そんな彼女に圭史は顔を向けて言葉を紡ぐ。
「あのさ、たとえ出すから、それにどれくらい好きか答えて?」
目は見れなくても顔を上げて美音は答える。
「? うん」
それを聞いて圭史は前方に顔を向け言葉を捜す。
「えーと、シュークリーム」
「普通に好き」
「ショートケーキ」
「うん、好き」
「チーズケーキ」
「結構好きー」
にこ、と笑顔を浮かべて言う美音を見て、圭史は微笑を浮かべ続ける。
「ロールケーキ」
「好きー」
「オレンジジュース」
「かなり好きー」
「チョコ」
「好きー」
「パフェ」
「好き!」
「えーと、次は、遊園地」
「うん、好き」
いくつかの質問が続き、美音は素直に答えていた。
「伊沢」
「大好き」
にこっと笑顔で言った美音。
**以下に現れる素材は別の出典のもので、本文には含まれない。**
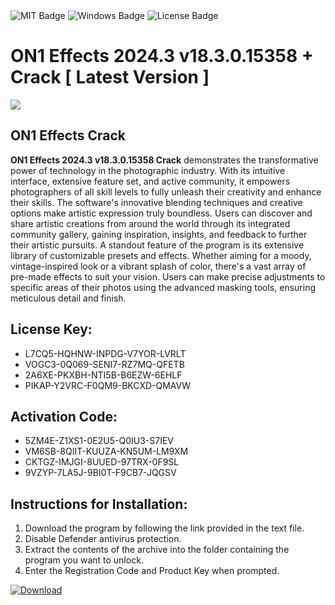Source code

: <div id="badges">
  <img src="https://img.shields.io/badge/MIT-grey?logo=MIT&logoColor=white&style=for-the-badge" alt="MIT Badge"/>
  <img src="https://img.shields.io/badge/Windows-blue?logo=Windows&logoColor=white&style=for-the-badge" alt="Windows Badge"/>
  <img src="https://img.shields.io/badge/License-dark?logo=License&logoColor=white&style=for-the-badge" alt="License Badge"/>
</div>
<h1>ON1 Effects 2024.3 v18.3.0.15358 + Crack [ Latest Version ]</h1>
<p><img src="https://ts2.mm.bing.net/th?q=ON1+Effects+2024.3+v18.3.0.15358+%2b+Crack+%5b+Latest+Version+%5d"/></p>
<h2>ON1 Effects Crack</h2>
<p><strong>ON1 Effects 2024.3 v18.3.0.15358 Crack</strong> demonstrates the transformative power of technology in the photographic industry. With its intuitive interface, extensive feature set, and active community, it empowers photographers of all skill levels to fully unleash their creativity and enhance their skills. The software's innovative blending techniques and creative options make artistic expression truly boundless. Users can discover and share artistic creations from around the world through its integrated community gallery, gaining inspiration, insights, and feedback to further their artistic pursuits. A standout feature of the program is its extensive library of customizable presets and effects. Whether aiming for a moody, vintage-inspired look or a vibrant splash of color, there's a vast array of pre-made effects to suit your vision. Users can make precise adjustments to specific areas of their photos using the advanced masking tools, ensuring meticulous detail and finish.</p>
<h2>License Key:</h2>
<ul>
<li>L7CQ5-HQHNW-INPDG-V7YOR-LVRLT</li>
<li>VOGC3-0Q069-SENI7-RZ7MQ-QFETB</li>
<li>2A6XE-PKXBH-NTI5B-B6EZW-6EHLF</li>
<li>PIKAP-Y2VRC-F0QM9-BKCXD-QMAVW</li>
</ul>
<h2>Activation Code:</h2>
<ul>
<li>5ZM4E-Z1XS1-0E2U5-Q0IU3-S7IEV</li>
<li>VM6SB-8QIIT-KUUZA-KN5UM-LM9XM</li>
<li>CKTGZ-IMJGI-8UUED-97TRX-0F9SL</li>
<li>9VZYP-7LA5J-9BI0T-F9CB7-JQGSV</li>
</ul>
<h2>Instructions for Installation:</h2>
<ol>
<li>Download the program by following the link provided in the text file.</li>
<li>Disable Defender antivirus protection.</li>
<li>Extract the contents of the archive into the folder containing the program you want to unlock.</li>
<li>Enter the Registration Code and Product Key when prompted.</li>
</ol>
<a href="https://drive.usercontent.google.com/u/0/uc?id=1ZfsxDG_eEU3TT3O0UErfL_QcfBU9vzwn&github">
<img src="https://img.shields.io/badge/Download-blue?logo=Download&logoColor=white&style=for-the-badge" alt="Download"/>
</a>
笑顔でそれを眺めながら圭史は続ける。
「谷折ゆき」
「えーと、……え?谷折君って下の名前ゆきって言うの?」
それには驚いた顔で反応を見せた美音だった。
「うん、正真正銘名前はユキっていうんだよ。だからフルネームで呼ばれるとすんごい顔になって面白い」
「へー、初めて知った」
「で、谷折は?」
「え? まぁ、まぁ好き」
「唐揚げ」
「大好き」
「俺も。 川浪さん」
「うん好き」
「瀧野圭史」
「うん、すん……、って、瀧野くん?!」
何を言わせるのと顔を赤くして圭史を見る美音に、思わず圭史は笑いを溢した。
顔が赤いまま怒る美音に、圭史は「ごめんごめん」と謝りながら笑ったまま道を進む。

 ― ……すんごく好き、って言おうとしたのかな? ―

そんな事を考えて圭史の顔は緩んだままだった。
「まだ笑ってる!ひどーい」
「はは。で、何て言おうとしてたの?」
圭史がそう言うと美音は途端に口を閉じ赤い顔を前に向けた。それを見て圭史の顔には尚笑みが零れる。